Elliot Feltner, a Cleveland landowner, sued the board in 2018 arguing that the process was an unconstitutional government seizure without compensation. 

The board had foreclosed upon his property, worth $144,500 in county records. In a sheriff’s sale, the state would have recovered the $68,089 owed to taxpayers and he would have received the rest. But under the BOR foreclosure, both he and the state got nothing. 

Though they lost, Feltner’s lawyer, former Ohio Attorney General Marc Dann, filed the opinion as a Notice of Supplemental Authority in both federal cases where he is litigating similar issues, one in Montgomery County and one in Cuyahoga County. 

“One of the things we have to prove is that there’s no adequate remedy under state law. And I think the fact that Mr. Feltner was turned down demonstrates that people who have their properties taken who have equity, and have their properties given to government entities without payment, they don’t have any good remedies under law in the state courts because of the way the statute was structured,” Dann said. 

Defense attorney Gus Frangos said the administrative foreclosure process was an important way to prevent blight. 

“In the aftermath of the foreclosure crisis, there was rampant vacancy and abandonment, and tax delinquencies where people just abandoned their properties so whole neighborhoods were decimated. In 2006 we were seeing all this stuff coming, although Washington didn’t really see it. So there was an expedited foreclosure process in place in 2008 and it caused foreclosures to just skyrocket.” 

Frangos was the primary drafter of the expedited foreclosure process and runs its largest program in Cuyahoga County. 

“The fallacy of all of this is that somehow people’s property has been taken. They’ve abandoned it, they have to pay taxes. You know, you and I have to pay taxes on our properties.
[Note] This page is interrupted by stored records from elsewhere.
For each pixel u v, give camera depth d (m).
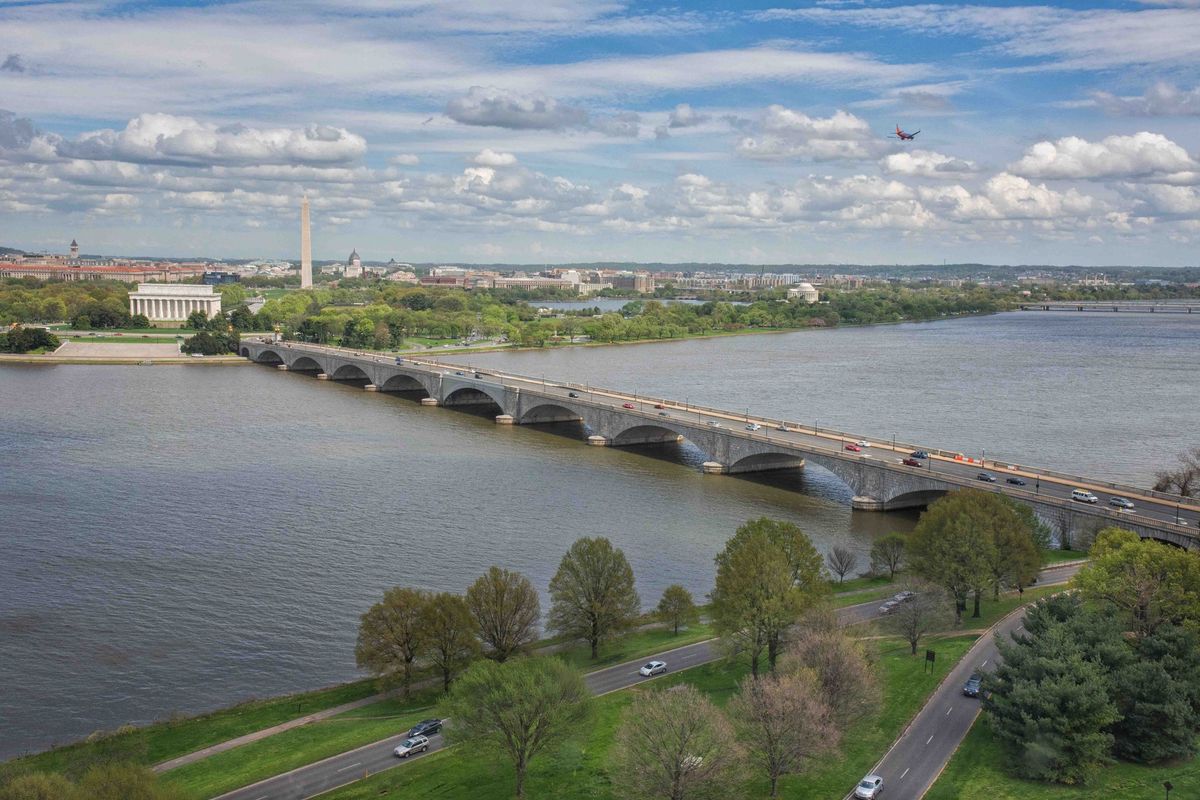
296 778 113.56
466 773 112.06
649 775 97.19
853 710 110.12
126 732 129.25
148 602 174.75
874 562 182.50
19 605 172.88
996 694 111.50
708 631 156.00
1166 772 103.62
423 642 136.75
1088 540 191.50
And so that somebody doesn’t, and now they want to turn around and change the narrative to, ‘oh no my property, my valuable property was taken,’” Frangos said. 

At the Ohio Supreme Court, Justice Judith French authored the majority opinion, joined by Justices Michael Donnelly and Robert Hendrickson. (Justice Robert A. Hendrickson, of the Twelfth District Court of Appeals, replaced Justice Melody Stewart.) They declined to comment on the constitutional issues presented by the case involving what are called “administrative foreclosures,” saying that they would not stop the process because the law governing these procedures was not “patently and unambiguously” unconstitutional. 
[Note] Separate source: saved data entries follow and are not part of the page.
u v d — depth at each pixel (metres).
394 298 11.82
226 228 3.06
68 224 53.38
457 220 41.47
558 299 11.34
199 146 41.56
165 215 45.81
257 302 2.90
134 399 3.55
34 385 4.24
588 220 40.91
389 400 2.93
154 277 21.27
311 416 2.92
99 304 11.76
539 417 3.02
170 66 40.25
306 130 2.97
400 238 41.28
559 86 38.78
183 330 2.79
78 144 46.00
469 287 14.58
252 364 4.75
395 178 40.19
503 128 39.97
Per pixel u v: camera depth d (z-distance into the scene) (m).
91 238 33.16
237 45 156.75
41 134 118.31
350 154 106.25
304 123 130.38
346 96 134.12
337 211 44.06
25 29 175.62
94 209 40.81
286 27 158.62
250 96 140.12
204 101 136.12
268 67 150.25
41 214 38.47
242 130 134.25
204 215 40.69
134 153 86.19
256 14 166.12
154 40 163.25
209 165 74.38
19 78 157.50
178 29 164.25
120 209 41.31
Justice Sharon Kennedy agreed to the judgment, but not the reasoning behind it. 

Justice Pat DeWine also ruled for the county, but in a concurring opinion he laid out very different reasons: He said that the court should have addressed the constitutional issues, but that administrative foreclosures were very similar to normal taxing practices in the nineteenth century. 

Justice Patrick Fischer and Chief Justice Maureen O’Connor also agreed on the outcome, but they wrote a concurring opinion explaining their reasoning. They said the case should have been dismissed for procedural reasons, but the constitutional issues “cannot and should not be avoided” and that the majority opinion used “circular reasoning” to avoid getting to the heart of the issue. 

“The whole scheme is unsettling and just seems wrong,” Fischer wrote.